─── 選んだ文章 ───

三連休を前にして、旅行好きの妻の「どっかに行きたい」が始まり……「(伊豆の)網代の宿が空いているから取っていい?」ということで、「いいよ」という以外の選択肢はなかったわたしです。

息子は息子で、最近ハマっている鉱石採集へ行きたいというので、愛読書を調べて「菖蒲沢海岸だったら近いんじゃない?」ということで、熱海でレンタカーを借りて、菖蒲沢海岸へも行ってきました。


■ちっちゃい水晶がザクザクとれた菖蒲沢海岸

息子が鉱石を採っている間は妻に任せて、わたしは近くの河津 平安の仏像展示館(谷津・南禅寺)へでも行こうかと思っていたのですが……熱海を13時少し前に出て、伊東あたりのモスバーガーで昼食をとり、菖蒲沢海岸に着いたのが15時少し前でした。網代あじろの宿の夕食は18時からと決まっていて、20時には食べ終わらなければいけません……東京トラック事業健康保険組合の保養所なので、夕飯を待ってくれないんです……となると17時には出たい……ということで仏像展示館は諦めて、家族3人で石拾いすることにしました。

これまで伊豆には何度も来ていますが、こんなにおもしろい浜があるなんて知りませんでした。しょうみ1時間くらい石を拾ったり割ったりしながら、水晶がニョキニョキしている晶洞付きの石がザクザク採れました。石英なんかも多くて……次はもっと明るい時間帯に行ってみようと思います。

─── データの記録 ───

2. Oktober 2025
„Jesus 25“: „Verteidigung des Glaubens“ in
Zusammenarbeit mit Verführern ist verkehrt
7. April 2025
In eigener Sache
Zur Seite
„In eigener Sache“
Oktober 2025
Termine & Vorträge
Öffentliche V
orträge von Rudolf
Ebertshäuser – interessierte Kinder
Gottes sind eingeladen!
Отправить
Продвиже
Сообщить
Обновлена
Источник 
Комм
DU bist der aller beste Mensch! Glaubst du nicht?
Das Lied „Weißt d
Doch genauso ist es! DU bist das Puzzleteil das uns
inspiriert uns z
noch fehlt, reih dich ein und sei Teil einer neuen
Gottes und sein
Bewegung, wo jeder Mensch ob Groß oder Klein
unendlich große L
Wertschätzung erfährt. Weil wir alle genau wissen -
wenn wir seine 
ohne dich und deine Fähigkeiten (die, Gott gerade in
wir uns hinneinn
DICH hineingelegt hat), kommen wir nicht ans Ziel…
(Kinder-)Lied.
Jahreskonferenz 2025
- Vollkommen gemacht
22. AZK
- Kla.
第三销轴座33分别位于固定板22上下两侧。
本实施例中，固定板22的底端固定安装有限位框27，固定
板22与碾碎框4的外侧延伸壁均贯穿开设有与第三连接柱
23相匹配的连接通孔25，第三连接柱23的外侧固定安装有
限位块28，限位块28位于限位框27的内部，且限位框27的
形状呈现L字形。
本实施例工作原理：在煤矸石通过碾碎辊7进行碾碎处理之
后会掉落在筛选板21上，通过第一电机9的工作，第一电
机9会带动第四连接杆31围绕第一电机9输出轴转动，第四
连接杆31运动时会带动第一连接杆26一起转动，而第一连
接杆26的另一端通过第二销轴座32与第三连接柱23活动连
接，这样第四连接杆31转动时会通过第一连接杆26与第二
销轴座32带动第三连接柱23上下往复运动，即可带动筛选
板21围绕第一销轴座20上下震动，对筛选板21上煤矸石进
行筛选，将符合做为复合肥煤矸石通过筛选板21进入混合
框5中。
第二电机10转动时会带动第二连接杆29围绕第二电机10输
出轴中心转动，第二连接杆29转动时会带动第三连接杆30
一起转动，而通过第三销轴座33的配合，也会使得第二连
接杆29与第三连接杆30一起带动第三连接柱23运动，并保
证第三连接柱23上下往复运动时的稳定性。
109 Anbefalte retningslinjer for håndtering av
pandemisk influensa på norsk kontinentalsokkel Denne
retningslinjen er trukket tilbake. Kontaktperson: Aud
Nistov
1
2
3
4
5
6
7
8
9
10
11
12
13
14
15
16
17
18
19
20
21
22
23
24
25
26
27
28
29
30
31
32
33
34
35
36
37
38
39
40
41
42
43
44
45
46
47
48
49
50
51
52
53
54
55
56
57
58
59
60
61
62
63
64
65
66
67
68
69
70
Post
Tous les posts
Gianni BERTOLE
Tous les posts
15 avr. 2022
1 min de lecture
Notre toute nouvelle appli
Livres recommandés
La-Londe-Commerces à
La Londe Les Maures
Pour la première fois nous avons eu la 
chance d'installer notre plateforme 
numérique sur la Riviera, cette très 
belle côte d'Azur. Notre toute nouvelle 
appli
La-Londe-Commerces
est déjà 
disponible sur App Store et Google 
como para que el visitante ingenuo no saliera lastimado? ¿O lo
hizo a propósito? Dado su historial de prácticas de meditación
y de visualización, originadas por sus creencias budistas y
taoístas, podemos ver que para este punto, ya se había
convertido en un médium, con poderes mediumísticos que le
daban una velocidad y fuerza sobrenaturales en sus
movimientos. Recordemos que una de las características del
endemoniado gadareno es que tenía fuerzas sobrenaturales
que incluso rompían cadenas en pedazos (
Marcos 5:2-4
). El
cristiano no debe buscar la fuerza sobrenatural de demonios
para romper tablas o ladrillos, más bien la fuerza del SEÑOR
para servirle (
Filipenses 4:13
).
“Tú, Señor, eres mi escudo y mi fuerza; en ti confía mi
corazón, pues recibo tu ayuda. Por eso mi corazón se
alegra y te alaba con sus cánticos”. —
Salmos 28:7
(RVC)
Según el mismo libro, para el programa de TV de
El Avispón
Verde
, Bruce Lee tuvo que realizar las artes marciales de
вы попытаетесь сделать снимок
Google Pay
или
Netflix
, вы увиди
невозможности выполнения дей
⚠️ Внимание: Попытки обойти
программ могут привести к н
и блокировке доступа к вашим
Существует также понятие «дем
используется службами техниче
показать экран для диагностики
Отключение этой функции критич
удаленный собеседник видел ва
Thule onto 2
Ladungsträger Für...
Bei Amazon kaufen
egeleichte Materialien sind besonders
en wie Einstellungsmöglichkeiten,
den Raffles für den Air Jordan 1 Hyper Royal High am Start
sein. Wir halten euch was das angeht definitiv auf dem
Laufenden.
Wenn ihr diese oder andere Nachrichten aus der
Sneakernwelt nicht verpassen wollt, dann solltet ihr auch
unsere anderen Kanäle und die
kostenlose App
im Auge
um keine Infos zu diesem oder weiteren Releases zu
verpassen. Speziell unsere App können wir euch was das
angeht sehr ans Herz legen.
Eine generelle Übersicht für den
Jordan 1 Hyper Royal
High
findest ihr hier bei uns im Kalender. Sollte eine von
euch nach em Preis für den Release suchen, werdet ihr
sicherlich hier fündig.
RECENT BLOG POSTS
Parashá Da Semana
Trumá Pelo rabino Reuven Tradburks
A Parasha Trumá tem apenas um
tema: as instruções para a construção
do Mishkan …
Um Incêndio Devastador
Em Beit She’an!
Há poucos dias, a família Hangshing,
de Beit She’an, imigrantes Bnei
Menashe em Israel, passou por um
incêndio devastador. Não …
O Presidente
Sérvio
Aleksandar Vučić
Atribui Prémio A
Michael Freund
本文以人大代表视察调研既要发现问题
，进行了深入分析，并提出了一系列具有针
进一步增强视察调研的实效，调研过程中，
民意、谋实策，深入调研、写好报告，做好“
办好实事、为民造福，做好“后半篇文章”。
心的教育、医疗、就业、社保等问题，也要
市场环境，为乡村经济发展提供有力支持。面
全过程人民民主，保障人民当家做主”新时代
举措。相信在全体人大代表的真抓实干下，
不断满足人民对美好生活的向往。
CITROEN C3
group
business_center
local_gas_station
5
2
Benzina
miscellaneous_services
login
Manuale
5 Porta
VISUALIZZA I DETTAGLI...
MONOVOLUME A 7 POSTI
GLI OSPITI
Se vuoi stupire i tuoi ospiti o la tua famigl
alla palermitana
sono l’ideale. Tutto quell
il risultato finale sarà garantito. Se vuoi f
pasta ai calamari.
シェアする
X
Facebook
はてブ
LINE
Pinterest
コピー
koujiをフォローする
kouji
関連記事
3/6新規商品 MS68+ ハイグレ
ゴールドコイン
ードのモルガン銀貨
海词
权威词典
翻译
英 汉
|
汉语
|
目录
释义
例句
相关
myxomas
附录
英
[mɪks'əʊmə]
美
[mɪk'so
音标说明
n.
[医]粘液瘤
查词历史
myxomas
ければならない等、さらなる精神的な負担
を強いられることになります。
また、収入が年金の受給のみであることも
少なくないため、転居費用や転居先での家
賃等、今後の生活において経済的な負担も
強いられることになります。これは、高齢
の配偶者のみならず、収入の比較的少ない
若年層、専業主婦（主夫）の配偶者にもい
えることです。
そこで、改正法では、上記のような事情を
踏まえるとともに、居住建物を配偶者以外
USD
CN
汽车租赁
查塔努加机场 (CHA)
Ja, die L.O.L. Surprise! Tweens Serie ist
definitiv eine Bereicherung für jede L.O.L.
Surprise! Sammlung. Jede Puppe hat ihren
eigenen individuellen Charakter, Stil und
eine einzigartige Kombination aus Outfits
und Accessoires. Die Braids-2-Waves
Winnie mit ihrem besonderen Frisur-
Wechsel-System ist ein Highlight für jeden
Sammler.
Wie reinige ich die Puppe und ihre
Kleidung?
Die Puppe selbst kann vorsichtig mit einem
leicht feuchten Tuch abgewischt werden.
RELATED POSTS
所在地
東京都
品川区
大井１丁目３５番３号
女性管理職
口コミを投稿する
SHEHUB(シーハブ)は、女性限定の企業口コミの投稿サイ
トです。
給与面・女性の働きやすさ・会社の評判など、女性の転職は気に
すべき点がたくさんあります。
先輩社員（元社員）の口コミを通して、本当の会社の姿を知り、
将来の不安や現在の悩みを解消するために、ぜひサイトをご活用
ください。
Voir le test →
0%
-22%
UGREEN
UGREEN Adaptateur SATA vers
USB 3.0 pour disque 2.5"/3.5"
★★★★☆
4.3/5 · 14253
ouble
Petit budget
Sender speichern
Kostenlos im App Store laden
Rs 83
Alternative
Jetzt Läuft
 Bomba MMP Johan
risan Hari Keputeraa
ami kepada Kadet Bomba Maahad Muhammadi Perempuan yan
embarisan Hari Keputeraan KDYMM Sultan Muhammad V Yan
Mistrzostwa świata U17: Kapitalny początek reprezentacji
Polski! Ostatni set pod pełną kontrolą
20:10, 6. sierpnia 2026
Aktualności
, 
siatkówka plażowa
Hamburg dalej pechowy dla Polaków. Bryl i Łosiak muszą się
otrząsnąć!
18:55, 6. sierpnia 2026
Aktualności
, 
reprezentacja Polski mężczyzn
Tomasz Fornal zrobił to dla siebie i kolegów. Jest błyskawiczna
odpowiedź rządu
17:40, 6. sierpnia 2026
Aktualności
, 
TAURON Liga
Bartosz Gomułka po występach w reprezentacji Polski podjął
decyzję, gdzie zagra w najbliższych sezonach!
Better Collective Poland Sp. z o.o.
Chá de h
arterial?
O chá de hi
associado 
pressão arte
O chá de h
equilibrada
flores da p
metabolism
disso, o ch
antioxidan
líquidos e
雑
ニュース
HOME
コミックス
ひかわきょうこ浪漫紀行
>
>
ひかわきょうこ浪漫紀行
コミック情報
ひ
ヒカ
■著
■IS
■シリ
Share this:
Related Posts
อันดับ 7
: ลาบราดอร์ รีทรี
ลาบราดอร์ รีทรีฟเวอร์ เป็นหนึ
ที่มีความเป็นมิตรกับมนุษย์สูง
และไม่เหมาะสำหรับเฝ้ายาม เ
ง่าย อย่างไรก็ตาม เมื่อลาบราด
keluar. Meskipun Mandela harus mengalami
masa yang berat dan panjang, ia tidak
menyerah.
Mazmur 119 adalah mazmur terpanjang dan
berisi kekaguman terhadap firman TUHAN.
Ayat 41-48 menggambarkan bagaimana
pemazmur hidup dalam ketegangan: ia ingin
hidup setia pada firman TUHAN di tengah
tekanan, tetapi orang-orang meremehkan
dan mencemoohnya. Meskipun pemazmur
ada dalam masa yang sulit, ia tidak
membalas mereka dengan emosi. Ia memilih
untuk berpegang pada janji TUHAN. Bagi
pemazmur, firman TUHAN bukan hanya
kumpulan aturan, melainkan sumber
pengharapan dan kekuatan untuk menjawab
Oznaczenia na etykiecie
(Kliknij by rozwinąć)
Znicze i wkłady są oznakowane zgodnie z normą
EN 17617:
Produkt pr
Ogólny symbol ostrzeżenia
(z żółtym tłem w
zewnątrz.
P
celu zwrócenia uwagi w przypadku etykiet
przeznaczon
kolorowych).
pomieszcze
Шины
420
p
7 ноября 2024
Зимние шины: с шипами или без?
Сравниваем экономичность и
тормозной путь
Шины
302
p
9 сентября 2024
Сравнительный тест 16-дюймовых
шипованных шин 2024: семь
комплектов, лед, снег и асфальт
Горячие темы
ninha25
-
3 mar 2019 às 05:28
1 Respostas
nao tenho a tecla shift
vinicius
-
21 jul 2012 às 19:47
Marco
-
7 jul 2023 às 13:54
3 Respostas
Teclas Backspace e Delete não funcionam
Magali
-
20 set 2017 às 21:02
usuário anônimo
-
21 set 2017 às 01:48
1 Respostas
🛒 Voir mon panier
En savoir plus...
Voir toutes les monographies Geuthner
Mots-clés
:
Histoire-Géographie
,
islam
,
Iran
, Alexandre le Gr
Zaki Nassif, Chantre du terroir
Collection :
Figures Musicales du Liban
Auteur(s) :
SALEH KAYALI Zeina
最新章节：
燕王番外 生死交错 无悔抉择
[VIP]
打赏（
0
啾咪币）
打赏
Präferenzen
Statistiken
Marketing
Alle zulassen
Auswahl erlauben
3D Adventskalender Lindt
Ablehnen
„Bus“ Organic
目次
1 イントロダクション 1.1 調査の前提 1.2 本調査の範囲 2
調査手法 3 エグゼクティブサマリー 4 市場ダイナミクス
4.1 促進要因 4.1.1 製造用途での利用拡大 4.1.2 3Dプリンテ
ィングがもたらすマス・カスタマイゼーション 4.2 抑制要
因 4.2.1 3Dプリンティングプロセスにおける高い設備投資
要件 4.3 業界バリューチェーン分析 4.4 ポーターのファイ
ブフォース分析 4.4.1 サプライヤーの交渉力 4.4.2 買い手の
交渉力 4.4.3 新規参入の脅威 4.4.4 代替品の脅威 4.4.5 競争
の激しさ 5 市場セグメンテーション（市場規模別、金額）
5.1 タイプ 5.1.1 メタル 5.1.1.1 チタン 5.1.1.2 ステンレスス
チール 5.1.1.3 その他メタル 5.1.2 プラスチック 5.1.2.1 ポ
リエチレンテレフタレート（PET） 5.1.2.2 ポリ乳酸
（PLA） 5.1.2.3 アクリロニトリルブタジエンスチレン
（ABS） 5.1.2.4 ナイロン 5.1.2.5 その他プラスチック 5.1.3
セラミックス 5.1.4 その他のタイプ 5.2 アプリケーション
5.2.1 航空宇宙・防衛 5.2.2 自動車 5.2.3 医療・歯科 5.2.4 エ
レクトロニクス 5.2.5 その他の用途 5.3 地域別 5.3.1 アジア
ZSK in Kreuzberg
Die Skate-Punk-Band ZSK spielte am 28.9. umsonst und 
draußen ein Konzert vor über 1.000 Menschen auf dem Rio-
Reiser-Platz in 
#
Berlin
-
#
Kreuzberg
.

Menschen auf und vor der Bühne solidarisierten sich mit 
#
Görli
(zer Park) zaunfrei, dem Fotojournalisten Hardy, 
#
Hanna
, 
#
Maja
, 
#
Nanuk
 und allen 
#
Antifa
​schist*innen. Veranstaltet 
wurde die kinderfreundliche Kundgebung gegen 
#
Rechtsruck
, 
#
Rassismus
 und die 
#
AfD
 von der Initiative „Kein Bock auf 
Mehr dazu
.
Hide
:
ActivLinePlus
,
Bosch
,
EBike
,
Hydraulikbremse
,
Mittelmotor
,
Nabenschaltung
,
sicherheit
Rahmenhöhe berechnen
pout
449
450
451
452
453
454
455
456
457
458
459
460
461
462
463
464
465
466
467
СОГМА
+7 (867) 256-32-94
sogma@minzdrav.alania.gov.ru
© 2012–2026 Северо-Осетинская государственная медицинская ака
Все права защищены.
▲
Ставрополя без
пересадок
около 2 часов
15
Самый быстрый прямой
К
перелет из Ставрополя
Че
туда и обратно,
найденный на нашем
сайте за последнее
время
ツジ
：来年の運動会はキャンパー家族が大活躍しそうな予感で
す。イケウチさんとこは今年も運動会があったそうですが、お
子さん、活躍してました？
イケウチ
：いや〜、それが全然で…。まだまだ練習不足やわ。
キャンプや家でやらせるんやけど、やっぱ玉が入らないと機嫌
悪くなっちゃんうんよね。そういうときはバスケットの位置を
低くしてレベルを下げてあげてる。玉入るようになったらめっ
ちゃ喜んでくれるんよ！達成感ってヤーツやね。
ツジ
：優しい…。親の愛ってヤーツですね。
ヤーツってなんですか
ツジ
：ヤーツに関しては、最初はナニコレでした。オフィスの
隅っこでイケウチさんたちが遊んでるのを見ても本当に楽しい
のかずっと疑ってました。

───

- 課題と練習
1/ 伊豆旅行の文章のうち、「三連休を前にして、旅行好きの」から「蒲沢海岸へも行ってきました。」までの部分を、一字も変えずに書き写してください。
2/ 伊豆旅行の文章に出てくる時刻（「〇時」の形のもの）を、出てくる順にすべて挙げてください。
答えるときは伊豆旅行の文章だけを手がかりにしてください。

- 課題ごとの答え
1/
三連休を前にして、旅行好きの妻の「どっかに行きたい」が始まり……「(伊豆の)網代の宿が空いているから取っていい?」ということで、「いいよ」という以外の選択肢はなかったわたしです。

息子は息子で、最近ハマっている鉱石採集へ行きたいというので、愛読書を調べて「菖蒲沢海岸だったら近いんじゃない?」ということで、熱海でレンタカーを借りて、菖蒲沢海岸へも行ってきました。

2/ 13時少し前、15時少し前、18時、20時、17時